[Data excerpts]
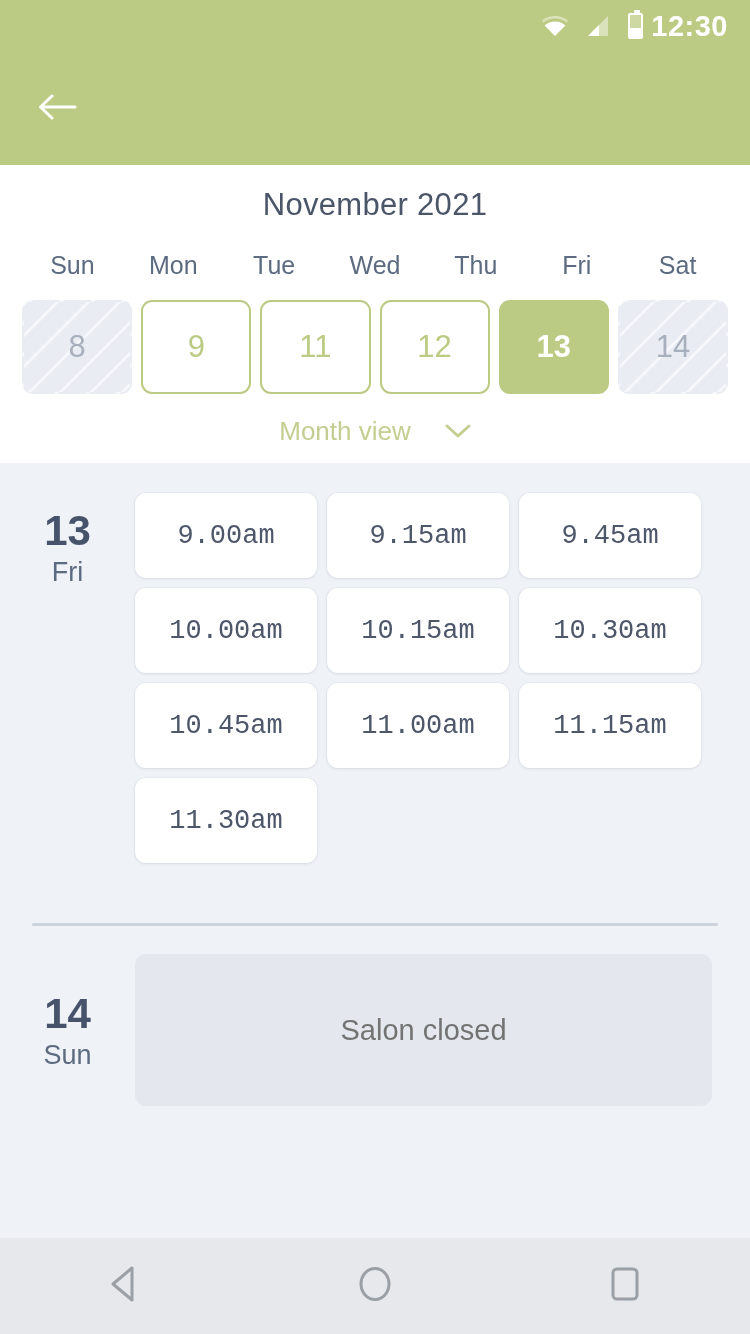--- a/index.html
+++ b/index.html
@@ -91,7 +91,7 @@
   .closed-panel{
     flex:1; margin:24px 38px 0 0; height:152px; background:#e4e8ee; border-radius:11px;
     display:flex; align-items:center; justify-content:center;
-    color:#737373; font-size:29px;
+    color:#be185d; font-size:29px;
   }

• _Directive_
Every line above with the string "color" in it should be copied into the answer.

• _Exercise output_
-    color:#737373; font-size:29px;
+    color:#be185d; font-size:29px;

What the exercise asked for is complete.